After emptying the bladder, a catheter is inserted into the bladder under local anaesthetic, and the remaining urine is drained into a measuring device.
If 100ml or more is left behind, that indicates that the bladder isn’t completely emptying. This retained urine can cause reoccurring UTIs and urge incontinence.
This test measures the relationship between pressure build-up in the bladder and the messages sent to the brain to indicate when it’s time to urinate. It can also measure bladder capacity. The test starts by inserting a catheter and draining the bladder, then a smaller catheter with a pressure-measuring device is inserted. A second pressure-measuring catheter may be inserted into the rectum.
Warm water is slowly poured into the bladder via the catheter as the person is asked to indicate when the urge to urine begins. The technician will measure the volume and pressure throughout the procedure. In some cases, the person may be asked to cough to increase the pressure.
This test can be used to identify the Leak Point Pressure. This is the pressure point when the warm water is expelled, either due to an involuntary bladder contraction (associated with urge incontinence) or a weak pelvic floor muscle.
The test can also identify compromised bladder capacity that’s causing frequent urination.
A Pressure Flow Study can also be conducted. This measure the amount of pressure needed to urinate as well as the correlation between flow-rate and pressure. This test is usual for men with enlarged prostates.
This test uses special sensors place on the skin near the urethra and rectum to measure the muscle and nerve activity in and around the bladder and sphincter. Doctors prescribe this test when they suspect that muscle or nerve damage is causing continence issues. The machine attached to the sensors produces a pattern of activity which will indicate any abnormalities.

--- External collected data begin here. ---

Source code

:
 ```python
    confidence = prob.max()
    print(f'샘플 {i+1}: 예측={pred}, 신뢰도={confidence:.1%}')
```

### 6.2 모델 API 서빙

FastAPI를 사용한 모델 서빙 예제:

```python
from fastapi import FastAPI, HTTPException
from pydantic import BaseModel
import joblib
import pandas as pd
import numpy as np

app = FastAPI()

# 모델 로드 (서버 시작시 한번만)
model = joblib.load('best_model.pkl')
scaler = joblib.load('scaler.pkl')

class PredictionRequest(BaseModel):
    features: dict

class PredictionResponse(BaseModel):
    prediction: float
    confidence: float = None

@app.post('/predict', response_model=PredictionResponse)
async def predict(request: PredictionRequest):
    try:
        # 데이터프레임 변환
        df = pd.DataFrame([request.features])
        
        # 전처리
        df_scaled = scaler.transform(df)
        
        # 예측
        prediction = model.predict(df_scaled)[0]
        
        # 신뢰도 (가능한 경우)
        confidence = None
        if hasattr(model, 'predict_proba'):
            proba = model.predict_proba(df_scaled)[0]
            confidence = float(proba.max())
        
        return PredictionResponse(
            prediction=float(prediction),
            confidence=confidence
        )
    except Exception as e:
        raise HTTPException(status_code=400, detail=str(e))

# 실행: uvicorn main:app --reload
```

These are conducted using ultrasound or x-ray and capture the bladder as it’s filled with liquid from a catheter and them emptied. The type of liquid depends on which method is used; contrasting fluid to be visible on x-ray and warm water for an ultrasound. The video captures the shape and size of the bladder as it expands and contracts, allowing the doctor to observe any problems.
There are not usually any special requirements to prepare for these types of procedures. It will depend on which test or tests you’re having, and you may be asked to arrive at your appointment with a full bladder.

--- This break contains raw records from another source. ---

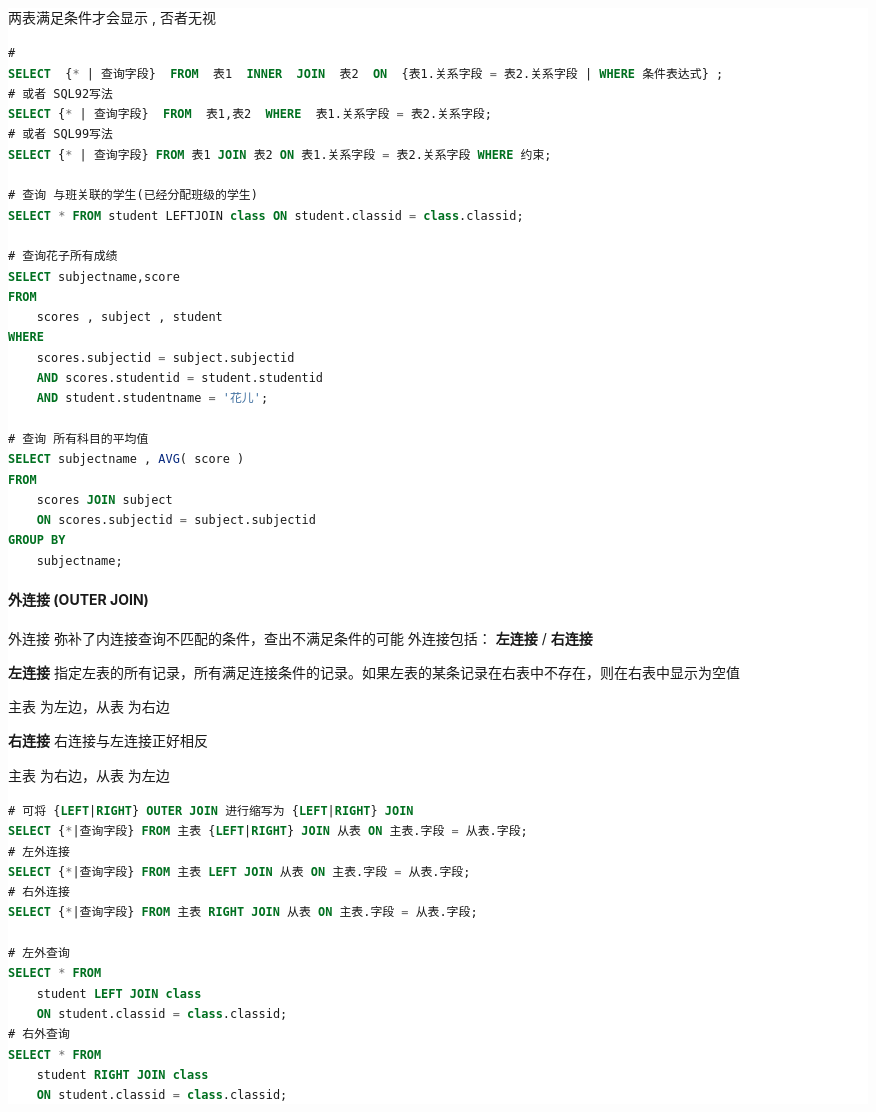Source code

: 两表满足条件才会显示 , 否者无视

```sql
# 
SELECT  {* | 查询字段}  FROM  表1  INNER  JOIN  表2  ON  {表1.关系字段 = 表2.关系字段 | WHERE 条件表达式} ;
# 或者 SQL92写法
SELECT {* | 查询字段}  FROM  表1,表2  WHERE  表1.关系字段 = 表2.关系字段;
# 或者 SQL99写法
SELECT {* | 查询字段} FROM 表1 JOIN 表2 ON 表1.关系字段 = 表2.关系字段 WHERE 约束;

# 查询 与班关联的学生(已经分配班级的学生)
SELECT * FROM student LEFTJOIN class ON student.classid = class.classid;

# 查询花子所有成绩
SELECT subjectname,score 
FROM
	scores , subject , student 
WHERE
	scores.subjectid = subject.subjectid 
	AND scores.studentid = student.studentid 
	AND student.studentname = '花儿';

# 查询 所有科目的平均值
SELECT subjectname , AVG( score ) 
FROM
	scores JOIN subject 
	ON scores.subjectid = subject.subjectid 
GROUP BY
	subjectname;
```

#### 外连接 (OUTER JOIN)

外连接 弥补了内连接查询不匹配的条件，查出不满足条件的可能
外连接包括： **左连接** / **右连接** 

**左连接** 
指定左表的所有记录，所有满足连接条件的记录。如果左表的某条记录在右表中不存在，则在右表中显示为空值

主表 为左边，从表 为右边

**右连接**
右连接与左连接正好相反

主表 为右边，从表 为左边

```sql	
# 可将 {LEFT|RIGHT} OUTER JOIN 进行缩写为 {LEFT|RIGHT} JOIN
SELECT {*|查询字段} FROM 主表 {LEFT|RIGHT} JOIN 从表 ON 主表.字段 = 从表.字段;
# 左外连接
SELECT {*|查询字段} FROM 主表 LEFT JOIN 从表 ON 主表.字段 = 从表.字段;
# 右外连接
SELECT {*|查询字段} FROM 主表 RIGHT JOIN 从表 ON 主表.字段 = 从表.字段;

# 左外查询
SELECT * FROM
	student LEFT JOIN class 
	ON student.classid = class.classid;
# 右外查询
SELECT * FROM
	student RIGHT JOIN class 
	ON student.classid = class.classid;
```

Most urodynamic tests are conducted in the specialist’s rooms, a clinic or hospital.
The insertion of catheters and the use of sensors may require some local anaesthetic, but that will be done at the clinic or hospital as part of the procedure.
While these processes may seem embarrassing to you, remember that the health professionals are conducting them all day, every day. They understand people’s concerns and do everything they can to help you relax and feel comfortable.
You may feel some discomfort after the tests, especially if you’ve had a catheter inserted. For this, a warm, wet face washer pressed against the urethra opening may provide some relief, and if necessary, take paracetamol.
Make sure you drink plenty of water. Although all care is taken with hygiene when using catheters, germs can enter the urethra. Lots of water will ensure your urinating regularly and flushing out any bacteria. If you do develop signs of infection – painful urination, fever, nausea – contact your doctor immediately.
The results will be sent to your doctor for analysis and input into your treatment plan.
Asaleo Care makes no warranties or representations regarding the completeness or accuracy of the information. This information should be used only as a guide and should not be relied upon as a substitute for professional, medical or other health professional advice.